When I was 17 I met a boy. For the record, he was a lovely boy. I don't see as much of him as I would like to any more, I suppose life gets in the way. For a few years we were very much in love. He was ace. The best thing about this boy was that he pushed my musical boundaries. He made me listen to things that had never even entered my frame of reference. He took my love of Green Day and showed me the joys of Skunk Anansie, Live, Radiohead, A, Midget and Therapy? (To name but a few!)Then when life got in the way, and we both moved on and I met someone who hated my taste in music. I spent the next three years speaking to someone every day who thought I only ever listened to miserable music sung by Northerners. So I stopped talking about music. This is not a sob story or a cry for help you understand. This is a simple statement of some facts.

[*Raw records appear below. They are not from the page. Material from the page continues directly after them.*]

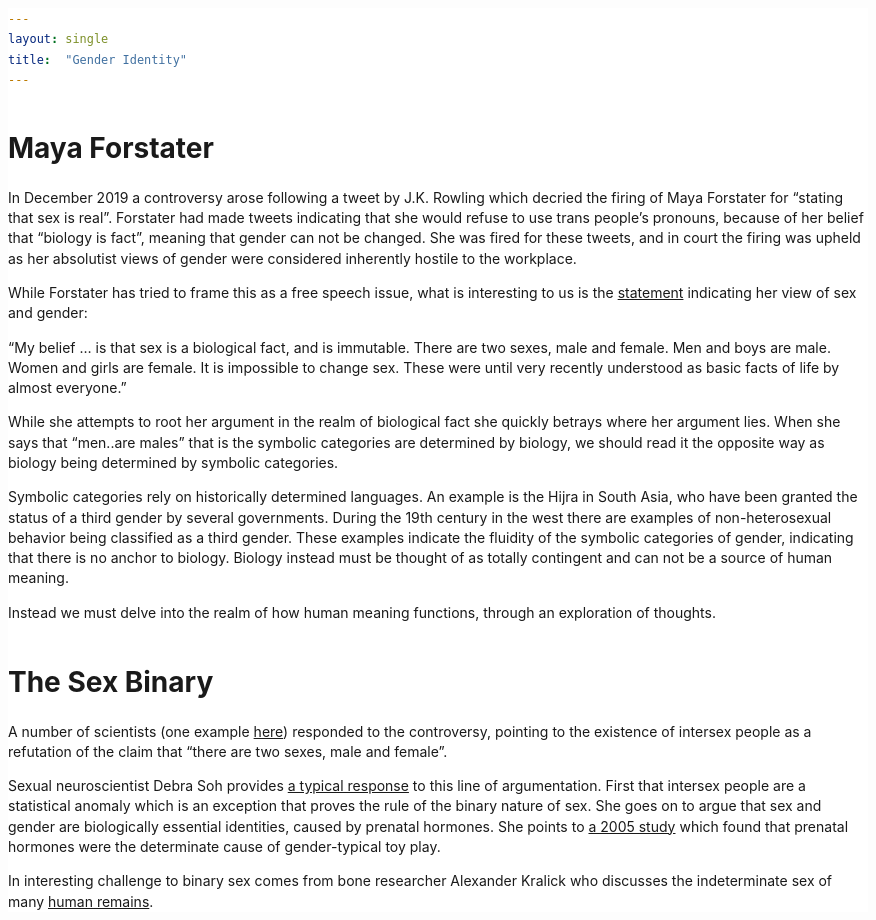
 ```yaml
---
layout: single
title:  "Gender Identity"
---
```


# Maya Forstater #
In December 2019 a controversy arose following a tweet by J.K. Rowling which decried the firing of Maya Forstater for “stating that sex is real”. Forstater had made tweets indicating that she would refuse to use trans people’s pronouns, because of her belief that “biology is fact”, meaning that gender can not be changed. She was fired for these tweets, and in court the firing was upheld as her absolutist views of gender were considered inherently hostile to the workplace.

While Forstater has tried to frame this as a free speech issue, what is interesting to us is the [statement](https://www.theguardian.com/society/2019/dec/18/judge-rules-against-charity-worker-who-lost-job-over-transgender-tweets) indicating her view of sex and gender:

“My belief … is that sex is a biological fact, and is immutable. There are two sexes, male and female. Men and boys are male. Women and girls are female. It is impossible to change sex. These were until very recently understood as basic facts of life by almost everyone.”

While she attempts to root her argument in the realm of biological fact she quickly betrays where her argument lies. When she says that “men..are males” that is the symbolic categories are determined by biology, we should read it the opposite way as biology being determined by symbolic categories.

Symbolic categories rely on historically determined languages. An example is the Hijra in South Asia, who have been granted the status of a third gender by several governments. During the 19th century in the west there are examples of non-heterosexual behavior being classified as a third gender. These examples indicate the fluidity of the symbolic categories of gender, indicating that there is no anchor to biology. Biology instead must be thought of as totally contingent and can not be a source of human meaning.

Instead we must delve into the realm of how human meaning functions, through an exploration of thoughts.

# The Sex Binary #

A number of scientists (one example [here](https://twitter.com/eugenegu/status/1207683933229342720)) responded to the controversy, pointing to the existence of intersex people as a refutation of the claim that “there are two sexes, male and female”.

Sexual neuroscientist Debra Soh provides [a typical response](https://www.realclearpolitics.com/articles/2018/10/31/science_shows_sex_is_binary_not_a_spectrum_138506.html) to this line of argumentation. First that intersex people are a statistical anomaly which is an exception that proves the rule of the binary nature of sex. She goes on to argue that sex and gender are biologically essential identities, caused by prenatal hormones. She points to [a 2005 study](https://srcd.onlinelibrary.wiley.com/doi/abs/10.1111/j.1467-8624.2005.00843.x) which found that prenatal hormones were the determinate cause of gender-typical toy play.

In interesting challenge to binary sex comes from bone researcher Alexander Kralick who discusses the indeterminate sex of many [human remains](https://slate.com/technology/2018/11/sex-binary-gender-neither-exist.html).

Just before Christmas I was in the pub, having a drink with someone I didn't know very well, and I was talking about Rock City. My musical home. Being from a crappy little town just outside Nottingham I've seen more bands in that place that I'd care to count, I've pulled a pint at the bar, been sick in the corner and fallen asleep in the loo...more than once. Anyway, I digress. I was telling my friend that the last time I was in Rock City I had requested a song by Therapy? and had been told that I needed to go downstairs to the "Classic rock" room to hear such songs...What. The. Fuck. In my head Therapy? sounds as fresh as it did in 1994. And in my head, 1994, was not that long ago. It was. However I realised I'd made a new friend for life when the acquaintance I was having a drink with nearly dropped his pint, his face lit up and he exclaimed "you know Therapy? !" I've spent the last three weeks talking about nothing but music with him, going over some serious blasts from the past, and getting very over excited about The Long Pigs (remember them?), Stiff Little Fingers, Midget, Skunk Anansie, Queens of The Stone Age, Iggy and the Stooges, Phoenix and of course, Therapy?
I suppose this post is not so much a pontification about what is cool now, or what will be cool in the future (may I direct you all back to my post about Michael Kiwanuka?) but about being grateful to those people who formed your taste in music, and value your thoughts about things that are important to you. Its a love letter to standing up and being counted, and loving what you love, regardless of whether anyone else gets it. Just never stop talking about it. What you like is good...because you like it. And fuck everyone else.
I suppose this is also a well over due apology and letter of thanks to that boy who met 17 year old Zi, and helped me turn into this. You know who you are, and you did more to help me become who I am than you'll ever know. I'm so glad you're happy. I'm happy too. I'm sorry if I ever hurt you, but as you're mother once said to me, "it'll all come out in the wash." Look after yourself, hug your loved ones extra tight, and lets go out and have a rave soon? Yea?